___ Page text

Last week, leaders of the pro-North Arewa Consultative Forum (ACF) joined the former Kano governor to accuse Tinubu of leaving the North in limbo after the region had helped him to galvanize substantial votes in 2023. Chairman of the ACF, Alhaji Bashir Dalhatu, said that Tinubu had left the region to continue to wallow in insecurity, poor infrastructure, poor electricity supply, and neglect of its education and healthcare sectors.

He said: “It has to be stated, and I hope this is self-evident, that Northern Nigeria has related to Asiwaju Bola Tinubu with enthusiasm, accommodation, and goodwill. Northerners went out en masse on the 25th of February 2023 and cast their ballots for Bola Tinubu. In the event, 5.6 million out of the total 8.8 million votes he got (or 64 per cent) came from the North.

“And yet, two years into the four-year tenure of President Tinubu, the feeling among the people of the North is, to put it mildly, completely mixed.

“To our surprise, those who did not support him and hardly wished him well have emerged from nowhere and are trying to push a wedge between him and the North.”

The Minister of Works, David Umahi, and the Presidency had made quick ripostes to Kwakwanso’s offering, with Umahi insisting that comments by the former Kano governor were misleading. He also added that while the North had 52 per cent of the projects so far awarded by the Tinubu administration, the South has 48 per cent. He listed some of the projects to include the Sokoto-Badagry Superhighway, the dualisation of the Abuja-Kaduna-Kano highway, the Sokoto-Zamfara-Katsina-Kaduna Road, the Borno Ring Road, and several roads funded under the NNPCL Tax Credit Scheme.

______
___ Data

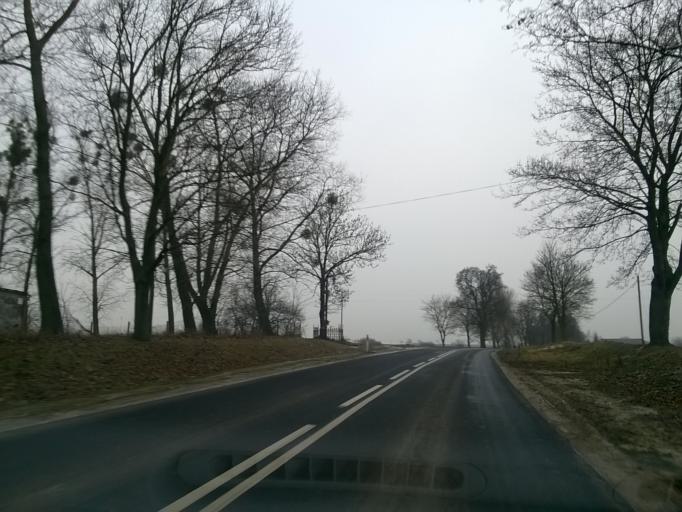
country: PL
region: Kujawsko-Pomorskie
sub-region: Powiat nakielski
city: Kcynia
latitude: 53.0233
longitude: 17.5339
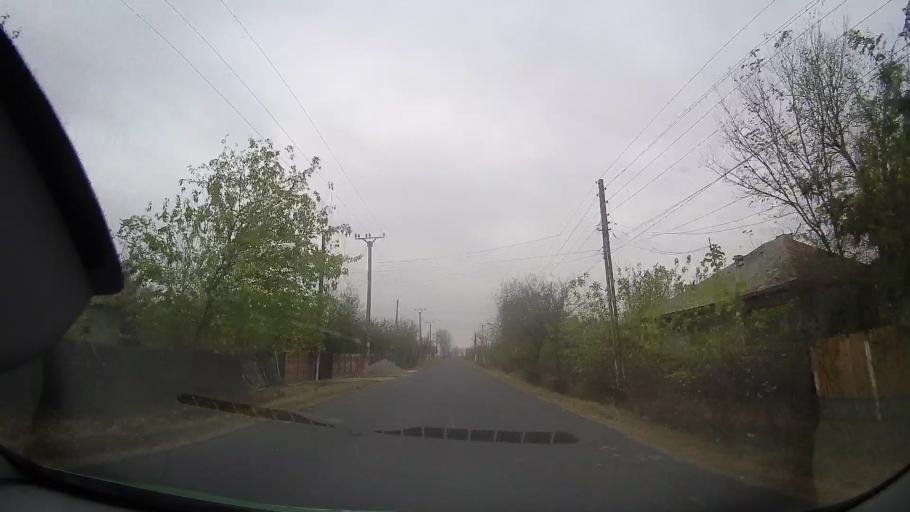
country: RO
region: Braila
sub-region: Comuna Ciresu
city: Ciresu
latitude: 44.9402
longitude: 27.3597
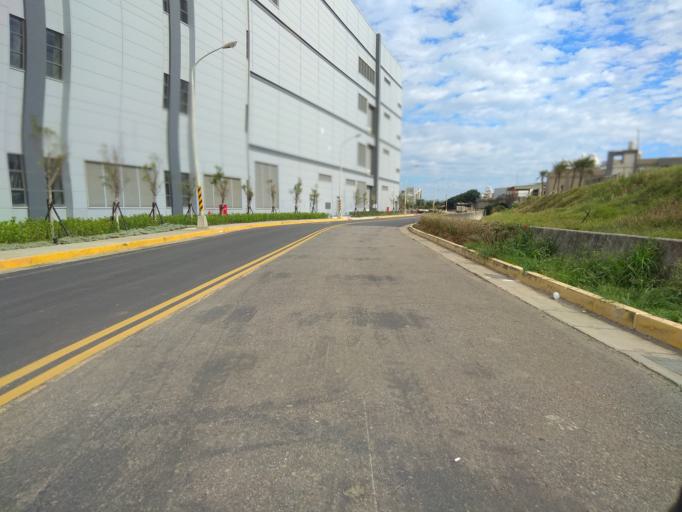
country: TW
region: Taiwan
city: Taoyuan City
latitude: 25.0503
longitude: 121.0926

______

[Problems]
(a) In the passage on Tinubu and the North, swap "ACF" for "Arewa Consultative Forum" and reproduce everything from "Last week, leaders" down to "from the North.".
(b) Summarize the passage on Tinubu and the North in two sentences.
The data were drawn from a separate source.

[Answers to the exercise]
(a)
Last week, leaders of the pro-North Arewa Consultative Forum (Arewa Consultative Forum) joined the former Kano governor to accuse Tinubu of leaving the North in limbo after the region had helped him to galvanize substantial votes in 2023. Chairman of the Arewa Consultative Forum, Alhaji Bashir Dalhatu, said that Tinubu had left the region to continue to wallow in insecurity, poor infrastructure, poor electricity supply, and neglect of its education and healthcare sectors.

He said: “It has to be stated, and I hope this is self-evident, that Northern Nigeria has related to Asiwaju Bola Tinubu with enthusiasm, accommodation, and goodwill. Northerners went out en masse on the 25th of February 2023 and cast their ballots for Bola Tinubu. In the event, 5.6 million out of the total 8.8 million votes he got (or 64 per cent) came from the North.

(b) Leaders of the Arewa Consultative Forum, including its chairman, Alhaji Bashir Dalhatu, accused Tinubu of leaving the North to insecurity, poor infrastructure and electricity, and neglected education and healthcare, even though the region supplied 5.6 million of his 8.8 million votes in 2023. Works Minister David Umahi called the former Kano governor's comments misleading and said the North had received 52 percent of the projects awarded so far by the Tinubu administration, against 48 percent for the South.